MELODRAMATIS PERSONAE

What makes this different from other cinema melodramas is the sleaze.  Right from the first scene it drips and dribbles off the film, thick and pungent and flavorful.  I cannot recommend viewing this film unless you first spread a plastic dropcloth under your TV set.

Now I enjoy an old fashioned sexploitation cheesefest as much as the next guy... or maybe rather more than the next guy... and in that game one is always aware of the risk that at any moment things can turn from sexy to skeevy, from fun to fucked-up.  But even against that kind of background, this rather stands out.

The sleaze is all concentrated around, of course, Ms. Zadora.  That she should be unaware of the invention of undergarments, and generally be sexxed up in every scene in the opening act, is to be expected, I guess... but it all gets a bit much when, at the moment she has just told Tyler that she’s his long-separated daughter, it’s right then that her dress blows up to flash him some bush. The interaction between the two of them gets steadily creepier until......

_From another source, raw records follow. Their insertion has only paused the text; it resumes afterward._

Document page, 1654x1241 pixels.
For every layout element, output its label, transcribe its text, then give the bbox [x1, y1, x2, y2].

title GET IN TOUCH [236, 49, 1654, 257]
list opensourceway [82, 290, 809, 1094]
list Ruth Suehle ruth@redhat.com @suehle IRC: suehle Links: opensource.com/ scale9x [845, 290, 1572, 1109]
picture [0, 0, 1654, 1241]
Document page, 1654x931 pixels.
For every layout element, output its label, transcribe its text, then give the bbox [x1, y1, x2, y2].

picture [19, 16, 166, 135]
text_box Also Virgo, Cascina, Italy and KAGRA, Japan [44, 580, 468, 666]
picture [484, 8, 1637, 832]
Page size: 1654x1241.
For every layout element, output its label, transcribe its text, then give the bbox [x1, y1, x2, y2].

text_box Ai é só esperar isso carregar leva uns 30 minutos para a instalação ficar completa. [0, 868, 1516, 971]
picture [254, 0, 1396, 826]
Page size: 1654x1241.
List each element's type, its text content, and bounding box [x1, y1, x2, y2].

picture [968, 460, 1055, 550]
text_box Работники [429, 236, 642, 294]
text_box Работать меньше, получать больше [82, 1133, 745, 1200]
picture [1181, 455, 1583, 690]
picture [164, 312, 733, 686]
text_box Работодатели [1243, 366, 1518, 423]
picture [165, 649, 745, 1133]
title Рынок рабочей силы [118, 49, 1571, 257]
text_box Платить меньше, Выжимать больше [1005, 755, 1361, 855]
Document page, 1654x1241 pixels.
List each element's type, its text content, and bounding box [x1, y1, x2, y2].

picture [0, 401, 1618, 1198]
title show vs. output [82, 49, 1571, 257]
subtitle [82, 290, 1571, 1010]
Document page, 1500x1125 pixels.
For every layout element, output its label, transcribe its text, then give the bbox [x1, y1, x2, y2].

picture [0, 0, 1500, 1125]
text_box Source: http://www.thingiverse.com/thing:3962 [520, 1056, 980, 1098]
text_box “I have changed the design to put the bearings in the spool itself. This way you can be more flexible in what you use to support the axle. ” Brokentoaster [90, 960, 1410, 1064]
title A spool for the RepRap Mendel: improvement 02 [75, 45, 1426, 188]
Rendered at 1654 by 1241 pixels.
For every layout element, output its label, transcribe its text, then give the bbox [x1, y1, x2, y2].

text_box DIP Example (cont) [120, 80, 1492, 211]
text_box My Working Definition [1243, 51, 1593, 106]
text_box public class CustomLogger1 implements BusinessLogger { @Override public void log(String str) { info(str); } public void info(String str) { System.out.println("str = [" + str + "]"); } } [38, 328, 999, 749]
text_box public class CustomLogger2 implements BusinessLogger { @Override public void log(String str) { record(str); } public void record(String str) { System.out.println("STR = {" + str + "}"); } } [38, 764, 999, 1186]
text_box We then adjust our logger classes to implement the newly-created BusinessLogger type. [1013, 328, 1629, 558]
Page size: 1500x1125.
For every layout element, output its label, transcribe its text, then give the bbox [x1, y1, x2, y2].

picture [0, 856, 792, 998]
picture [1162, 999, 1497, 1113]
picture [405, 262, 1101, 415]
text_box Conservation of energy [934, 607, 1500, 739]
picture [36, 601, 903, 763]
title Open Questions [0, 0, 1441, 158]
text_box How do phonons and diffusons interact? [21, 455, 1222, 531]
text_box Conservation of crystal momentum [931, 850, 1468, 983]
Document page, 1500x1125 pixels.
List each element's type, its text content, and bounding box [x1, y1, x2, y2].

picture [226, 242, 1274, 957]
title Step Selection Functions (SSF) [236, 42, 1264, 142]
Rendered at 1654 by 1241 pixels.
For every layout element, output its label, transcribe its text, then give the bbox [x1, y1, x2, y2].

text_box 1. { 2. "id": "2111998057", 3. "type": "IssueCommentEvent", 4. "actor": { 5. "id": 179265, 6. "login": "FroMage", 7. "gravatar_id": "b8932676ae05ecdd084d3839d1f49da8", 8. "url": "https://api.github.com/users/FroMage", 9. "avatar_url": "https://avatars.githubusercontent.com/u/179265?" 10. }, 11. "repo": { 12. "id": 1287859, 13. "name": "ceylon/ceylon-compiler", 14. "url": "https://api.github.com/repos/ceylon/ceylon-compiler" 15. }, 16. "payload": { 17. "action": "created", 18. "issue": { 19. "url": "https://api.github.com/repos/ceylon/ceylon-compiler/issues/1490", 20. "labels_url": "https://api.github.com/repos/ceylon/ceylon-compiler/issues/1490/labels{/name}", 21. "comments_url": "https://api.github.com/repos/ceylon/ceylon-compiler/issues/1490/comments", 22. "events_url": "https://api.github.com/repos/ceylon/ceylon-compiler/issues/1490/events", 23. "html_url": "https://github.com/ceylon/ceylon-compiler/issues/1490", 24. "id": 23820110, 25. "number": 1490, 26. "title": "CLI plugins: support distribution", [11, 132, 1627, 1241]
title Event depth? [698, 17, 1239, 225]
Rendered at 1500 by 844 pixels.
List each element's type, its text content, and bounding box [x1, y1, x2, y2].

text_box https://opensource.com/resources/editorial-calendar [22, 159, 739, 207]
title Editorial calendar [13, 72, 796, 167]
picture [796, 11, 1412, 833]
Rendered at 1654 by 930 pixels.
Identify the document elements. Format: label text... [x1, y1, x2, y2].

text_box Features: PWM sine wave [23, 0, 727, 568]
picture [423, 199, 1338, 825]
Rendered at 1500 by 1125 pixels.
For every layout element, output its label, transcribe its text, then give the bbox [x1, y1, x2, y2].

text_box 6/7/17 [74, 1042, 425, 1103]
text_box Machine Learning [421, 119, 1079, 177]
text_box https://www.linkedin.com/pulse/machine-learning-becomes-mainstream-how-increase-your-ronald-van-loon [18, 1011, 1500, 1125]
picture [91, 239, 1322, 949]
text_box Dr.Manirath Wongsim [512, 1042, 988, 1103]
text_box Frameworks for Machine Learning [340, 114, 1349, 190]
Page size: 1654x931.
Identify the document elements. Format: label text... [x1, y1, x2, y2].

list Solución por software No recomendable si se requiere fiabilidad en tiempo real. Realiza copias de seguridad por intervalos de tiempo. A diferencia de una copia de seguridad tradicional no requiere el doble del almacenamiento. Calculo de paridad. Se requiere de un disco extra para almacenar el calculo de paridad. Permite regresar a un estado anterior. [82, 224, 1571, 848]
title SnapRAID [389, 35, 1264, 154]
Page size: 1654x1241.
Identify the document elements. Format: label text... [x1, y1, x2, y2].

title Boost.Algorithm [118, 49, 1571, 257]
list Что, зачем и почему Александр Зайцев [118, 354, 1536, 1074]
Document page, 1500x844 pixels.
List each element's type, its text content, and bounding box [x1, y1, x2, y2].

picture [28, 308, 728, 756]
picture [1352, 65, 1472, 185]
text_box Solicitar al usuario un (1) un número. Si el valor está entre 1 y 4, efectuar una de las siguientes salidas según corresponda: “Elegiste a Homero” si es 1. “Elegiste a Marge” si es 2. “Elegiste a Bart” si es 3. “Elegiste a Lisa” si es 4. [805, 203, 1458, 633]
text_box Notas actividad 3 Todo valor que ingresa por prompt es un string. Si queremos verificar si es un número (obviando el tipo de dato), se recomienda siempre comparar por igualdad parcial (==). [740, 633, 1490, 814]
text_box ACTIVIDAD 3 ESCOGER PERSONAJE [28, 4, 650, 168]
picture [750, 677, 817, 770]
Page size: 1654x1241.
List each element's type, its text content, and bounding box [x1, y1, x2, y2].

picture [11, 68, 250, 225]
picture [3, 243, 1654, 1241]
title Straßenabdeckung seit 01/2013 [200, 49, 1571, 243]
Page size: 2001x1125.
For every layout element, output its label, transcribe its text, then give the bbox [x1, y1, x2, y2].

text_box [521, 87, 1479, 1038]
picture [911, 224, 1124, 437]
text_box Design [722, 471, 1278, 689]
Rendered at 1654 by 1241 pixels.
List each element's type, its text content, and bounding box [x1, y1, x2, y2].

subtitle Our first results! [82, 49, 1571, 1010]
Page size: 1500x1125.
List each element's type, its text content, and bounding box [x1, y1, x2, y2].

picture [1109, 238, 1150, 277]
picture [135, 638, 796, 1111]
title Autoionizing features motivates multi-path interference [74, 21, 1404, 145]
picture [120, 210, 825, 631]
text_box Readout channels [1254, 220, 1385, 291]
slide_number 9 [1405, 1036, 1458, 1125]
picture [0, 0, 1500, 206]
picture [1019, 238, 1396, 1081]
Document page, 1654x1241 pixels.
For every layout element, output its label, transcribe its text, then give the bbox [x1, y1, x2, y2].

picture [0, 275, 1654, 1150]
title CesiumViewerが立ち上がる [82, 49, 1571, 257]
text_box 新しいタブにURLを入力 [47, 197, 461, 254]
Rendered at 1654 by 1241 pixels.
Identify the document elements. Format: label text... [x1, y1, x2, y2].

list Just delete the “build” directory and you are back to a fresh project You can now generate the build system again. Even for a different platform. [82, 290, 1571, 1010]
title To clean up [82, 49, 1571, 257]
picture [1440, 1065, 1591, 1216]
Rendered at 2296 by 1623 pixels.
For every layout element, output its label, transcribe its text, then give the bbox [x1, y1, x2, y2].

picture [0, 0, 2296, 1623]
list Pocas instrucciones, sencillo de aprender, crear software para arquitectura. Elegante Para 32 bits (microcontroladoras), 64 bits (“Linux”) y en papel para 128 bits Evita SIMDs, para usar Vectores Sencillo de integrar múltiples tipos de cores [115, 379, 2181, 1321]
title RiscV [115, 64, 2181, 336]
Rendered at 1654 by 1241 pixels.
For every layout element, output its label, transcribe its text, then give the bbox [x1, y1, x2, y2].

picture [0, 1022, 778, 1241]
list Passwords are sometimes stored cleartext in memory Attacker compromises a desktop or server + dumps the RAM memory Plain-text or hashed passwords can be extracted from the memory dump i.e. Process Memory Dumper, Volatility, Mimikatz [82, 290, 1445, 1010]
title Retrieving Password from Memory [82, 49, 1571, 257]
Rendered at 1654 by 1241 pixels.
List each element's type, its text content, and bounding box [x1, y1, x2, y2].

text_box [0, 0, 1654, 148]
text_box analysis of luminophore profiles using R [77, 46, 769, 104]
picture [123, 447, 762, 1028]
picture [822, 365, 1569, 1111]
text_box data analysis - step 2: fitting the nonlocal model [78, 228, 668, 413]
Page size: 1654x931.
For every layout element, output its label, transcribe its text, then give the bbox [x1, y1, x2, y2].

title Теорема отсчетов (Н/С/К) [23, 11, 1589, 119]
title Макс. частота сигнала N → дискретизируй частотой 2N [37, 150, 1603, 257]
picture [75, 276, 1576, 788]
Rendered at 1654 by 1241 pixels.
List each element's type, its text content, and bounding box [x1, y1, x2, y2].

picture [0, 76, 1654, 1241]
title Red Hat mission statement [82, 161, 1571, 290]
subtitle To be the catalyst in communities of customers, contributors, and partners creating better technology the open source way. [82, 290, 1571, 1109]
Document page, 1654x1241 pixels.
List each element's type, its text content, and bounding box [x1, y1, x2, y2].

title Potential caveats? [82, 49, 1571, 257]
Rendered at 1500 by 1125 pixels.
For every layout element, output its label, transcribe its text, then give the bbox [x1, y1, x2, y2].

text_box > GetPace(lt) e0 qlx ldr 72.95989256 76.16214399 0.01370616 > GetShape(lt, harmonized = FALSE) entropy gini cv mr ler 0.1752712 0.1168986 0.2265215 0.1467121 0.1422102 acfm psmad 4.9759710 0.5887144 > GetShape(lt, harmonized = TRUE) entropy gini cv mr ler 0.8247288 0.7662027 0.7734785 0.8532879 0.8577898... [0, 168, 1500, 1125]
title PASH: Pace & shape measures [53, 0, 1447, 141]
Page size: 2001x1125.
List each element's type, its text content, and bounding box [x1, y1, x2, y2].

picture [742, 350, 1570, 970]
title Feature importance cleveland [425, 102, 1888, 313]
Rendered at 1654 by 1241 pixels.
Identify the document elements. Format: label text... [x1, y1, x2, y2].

I watched the first half of the film, and then waited a week or more before seeing the rest.  And then I found that, after going through the work of preparing myself to handle the (I assumed) ongoing escalation of the breadth and depth of the stream of sleaze flowing onto my carpet... it’s rather disappointing to find that in the second half, most of it just sort of inconclusively dribbles away and gets lost.  There’s no buildup to any kind of sleazy climax, it just makes a mess and then dries up where it landed.  So yeah, it disgusts you, and then disappoints you by failing to follow through on the disgust.

What’s left, with that gone, is a pretty standard-issue turgid melodrama.  And like many many other turgid melodramas, what it does is take elements that on paper could constitute genuine tragedy, and transform them by dumbed-down execution into something closer to farce.  The two main characters, Jess and Kady, are chock full of the kinds of bad decisions and gross character flaws that classically lead to self-destruction.  But — especially in Kady’s case — the defects don’t make them tragic, only unsympathetic.  And then (and damn, I saw it coming from a mile off, I knew it had to happen) the story completely pulls its punches.  Which it does by means of some random bullgas about an inheritable shape of birthmark, as which there is, of course, no such thing.  I guess you could sort of get away with that in 1947, when the source novel was written, and I guess the scenarists and producers in 1982 just didn’t care.

The cast is actually pretty decent... with a couple of obvious exceptions. (I mean, Ed McMahon, wtf??)  Stacy Keach is surprisingly solid and real when saddled with not only a turgid script, but a combover to boot.  Lois Nettleton is only on screen about five minutes, but steals every one of them. James Franciscus rocks as a moustache-twirling douchay.  The one big problem is, of course, Miss Pia Zadora.  She’s godawful.  And the knowledge that the decision to pipe all that sleaze through her was made by her husband, as the impresario of her film career, makes the bad taste even thicker.

Naturally, she sings over the closing credits.  That song does remind me that the score by Ennio Morricone is fairly nice.